I look up, not understanding.
“Don’t know how to explain this,” he says, “but people who come to Maine want a summer that’s … life-changing, transformational. I mean, if you go to Disney, you expect fun. And if you go to Vegas, you expect …” He fishes.
“Escape?” I offer.
“Right! I was going to say money, but it’s more. It’s escaping your own dull life for a while—usually by doing something incredibly foolish.”
He bounces up from where he’s squatting, combing his hair behind his ears, which for some reason makes my knees wobble. “But people who come to Maine want to … to live big,” he says. “To be awestruck, to—”
Fall in love, I think, and feel myself blush.
“Embrace it,” he says. “Make it theirs.”
Yeah. Like I said.
“Supplies on the way!” Carly holds one handle of a pot of splashing water. Dominic holds the other and, with his free hand, waves what must be butter and matches in the air. He’s grinning from ear to ear.

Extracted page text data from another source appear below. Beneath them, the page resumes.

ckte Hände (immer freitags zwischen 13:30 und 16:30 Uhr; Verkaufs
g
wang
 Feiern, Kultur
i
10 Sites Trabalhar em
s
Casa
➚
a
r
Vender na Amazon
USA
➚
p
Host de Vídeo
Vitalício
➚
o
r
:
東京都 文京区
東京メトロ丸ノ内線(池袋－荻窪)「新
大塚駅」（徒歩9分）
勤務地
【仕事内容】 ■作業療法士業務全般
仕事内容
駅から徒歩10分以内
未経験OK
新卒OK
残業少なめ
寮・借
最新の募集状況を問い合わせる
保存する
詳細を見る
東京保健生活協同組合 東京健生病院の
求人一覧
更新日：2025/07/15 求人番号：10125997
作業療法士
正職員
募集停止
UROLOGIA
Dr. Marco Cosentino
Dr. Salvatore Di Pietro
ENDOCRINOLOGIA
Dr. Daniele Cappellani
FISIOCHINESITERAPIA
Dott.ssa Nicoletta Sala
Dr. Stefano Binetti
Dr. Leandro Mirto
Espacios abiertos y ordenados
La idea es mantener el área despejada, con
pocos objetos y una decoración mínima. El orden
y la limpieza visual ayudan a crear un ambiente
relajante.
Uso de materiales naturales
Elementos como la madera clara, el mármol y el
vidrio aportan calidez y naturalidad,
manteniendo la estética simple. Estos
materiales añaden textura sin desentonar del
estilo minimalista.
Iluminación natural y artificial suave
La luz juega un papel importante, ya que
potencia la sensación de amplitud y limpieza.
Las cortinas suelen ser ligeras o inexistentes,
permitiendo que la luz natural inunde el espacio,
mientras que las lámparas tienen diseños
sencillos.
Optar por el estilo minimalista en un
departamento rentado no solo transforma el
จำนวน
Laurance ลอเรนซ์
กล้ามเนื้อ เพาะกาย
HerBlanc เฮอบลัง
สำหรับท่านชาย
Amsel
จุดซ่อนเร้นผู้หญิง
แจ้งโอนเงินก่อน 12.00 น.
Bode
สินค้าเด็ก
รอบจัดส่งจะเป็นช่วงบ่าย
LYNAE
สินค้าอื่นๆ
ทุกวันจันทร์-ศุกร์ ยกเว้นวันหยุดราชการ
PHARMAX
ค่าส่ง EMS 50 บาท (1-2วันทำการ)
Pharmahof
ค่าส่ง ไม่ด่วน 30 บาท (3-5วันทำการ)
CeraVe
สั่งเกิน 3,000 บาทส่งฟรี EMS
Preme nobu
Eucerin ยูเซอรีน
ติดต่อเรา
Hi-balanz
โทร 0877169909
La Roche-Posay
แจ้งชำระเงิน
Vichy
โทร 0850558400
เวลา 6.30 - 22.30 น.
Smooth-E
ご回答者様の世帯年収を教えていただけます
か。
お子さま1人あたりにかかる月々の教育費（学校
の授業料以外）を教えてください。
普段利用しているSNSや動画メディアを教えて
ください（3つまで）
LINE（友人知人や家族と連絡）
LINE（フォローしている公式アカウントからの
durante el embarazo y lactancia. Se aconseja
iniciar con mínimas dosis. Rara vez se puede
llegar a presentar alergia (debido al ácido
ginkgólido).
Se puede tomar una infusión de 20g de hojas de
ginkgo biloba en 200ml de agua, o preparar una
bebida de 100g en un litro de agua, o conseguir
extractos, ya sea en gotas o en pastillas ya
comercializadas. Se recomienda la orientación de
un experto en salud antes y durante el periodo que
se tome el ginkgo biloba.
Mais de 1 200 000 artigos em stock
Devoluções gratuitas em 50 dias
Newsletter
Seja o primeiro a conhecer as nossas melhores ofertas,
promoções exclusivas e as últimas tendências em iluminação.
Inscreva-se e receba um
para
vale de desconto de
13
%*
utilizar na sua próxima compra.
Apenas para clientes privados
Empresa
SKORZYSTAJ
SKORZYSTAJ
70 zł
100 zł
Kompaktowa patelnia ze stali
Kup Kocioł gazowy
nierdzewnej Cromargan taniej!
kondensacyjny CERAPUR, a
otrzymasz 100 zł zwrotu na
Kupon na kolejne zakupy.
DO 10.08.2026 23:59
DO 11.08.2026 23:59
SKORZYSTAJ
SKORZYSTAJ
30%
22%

Harrison watches Carly as she glides toward us and then looks at me as if to say, See? She is the leap, the dive, the soar. She’s summer.
Chapter 12
Okay, I may be inexperienced, but I’ve made it my goal to remember how all my guests like their eggs prepared. Mrs. Barnes? Poached on toast. The shoe girls (whose names are Justine and Maggie) like sunny-side down (Cheffie’s specialty—he turns the stove off right after the flip). Mr. Winston likes scrambled, Mrs. Winston prefers soft-boiled with a runny yolk, and the four little ones never eat eggs. Never.
After the last of my guests leave, I quickly refill the salt and pepper shakers on my tables, make sure any stains are covered with fresh nappies, and race up to the barn. Just as the dining room procedures have not changed in the last one hundred years, neither has the waitresses’ routine. We wake and serve breakfast until nine. Then we change into bathing suits and go down to the ocean docks to read, listen to tunes, gossip, and sleep (always sleep). It isn’t the ocean beach I had imagined—in truth, the “beach” is a rocky shoreline leading to mudflats at low tide—but it is sea and sun. Around eleven thirty we head to the barn, throw on our uniforms, and serve lunch. After lunch it’s back into bikinis, but we follow the sun to the lake beach. Here we read, listen to tunes, gossip, and try to ignore the little kids who do everything to get the attention of their waitresses, until dinnertime.